Open Rules for CDISC Standards as XQuery Web services

The FDA and CDISC have been publishing rules for validating submission datasets (SDTM, SEND, ADaM).
Unfortunately, these rules have been published as pure text (usually in Excel Worksheets), meaning that:

Each of the implementors can (and probably) will have a different interpretation of the rules
Implementors may mininterprete some of the rules, leading to incorrect implementations (e.g. leading to many false positives)
Most of the implementors implement the rules in software, but only the compiled code is made available - one cannot check whether the rules have been implemented correctly
Even when the source code was made public, it is very hard to find out how a rule was implemented, as one needs to know and understand the relations between the different classes, as the rules are not in a central repository

A better way is to publish such rules in an open, vendor-neutral, human-readable but machine-executable format. Such a format is XQuery.
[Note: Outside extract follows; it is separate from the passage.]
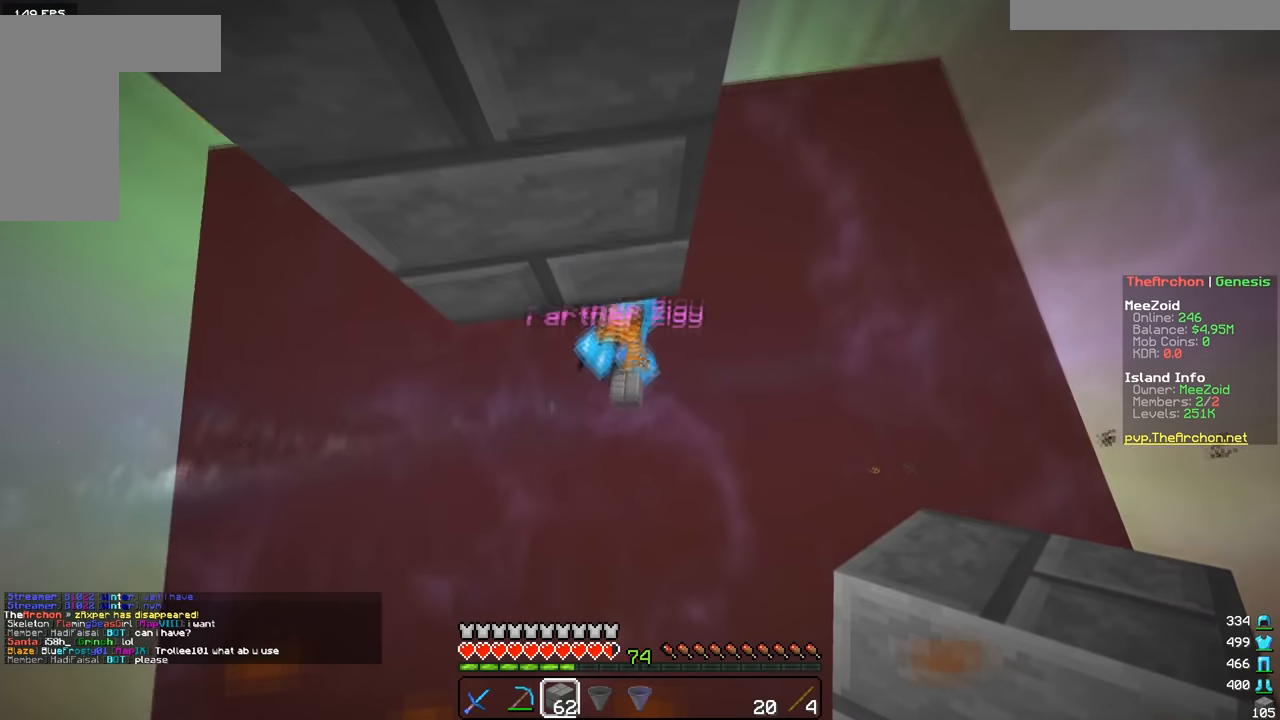
{"keys": [], "mouse": [], "events": [[283, "w", "down"], [317, "a", "down"], [450, "a", "up"], [467, "w", "up"]]}
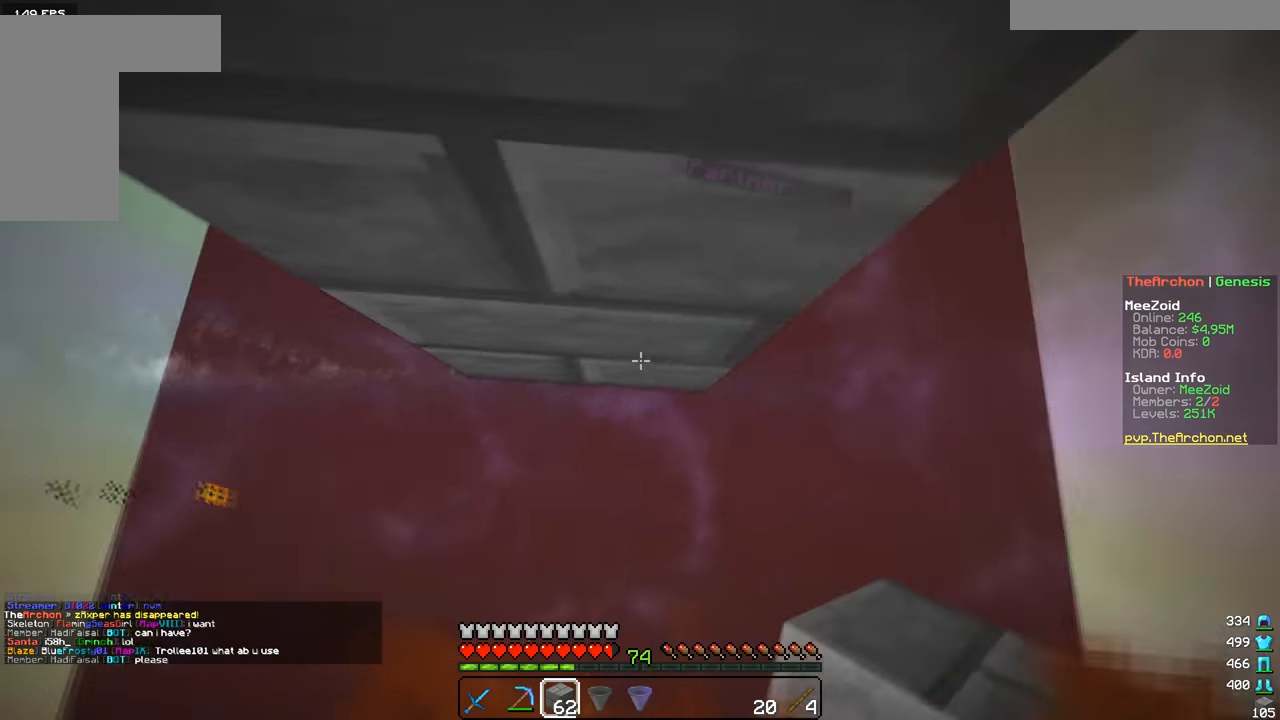
{"keys": [], "mouse": ["right"], "events": [[200, "mouse_right", "down"], [333, "mouse_right", "up"], [400, "mouse_right", "down"]]}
XQuery is an open W3C standard for quering XML documents and databases.

To start with, we implemented almost all of the FDA-SDTM rules, the PMDA-SDTM rules, and the CDISC-SDTM rules (SDTM-IG 3.2) in XQuery, and have started to develop the XQueries for the "CDISC ADaM v1.3 Validation Checks" and for the SDTM rules defined by the "SDTM Validation Subteam".

As XQuery is a query language for XML, you can use and test the rules on Dataset-XML submission files. If you are still working with the outdated SAS Transport 5 format, you can easily transform your SAS Transport 5 files to Dataset-XML files with one of the tools provided by CDISC.

We also make a RESTful web service available for these rules written in XQuery, meaning that:

You (or better:your application) always get the latest version of the rules (the last update date is indicated)
You can query the repository for updates since a specific data
You can create your own repository and let it query the system for the latest updates
You can request the latest version of a rule directly from within your application without any human interventions

A presentation at the German-Speaking User Group meeting about the power of XQuery for really open SDTM/ADaM/SEND validation rules (mostly non-technical)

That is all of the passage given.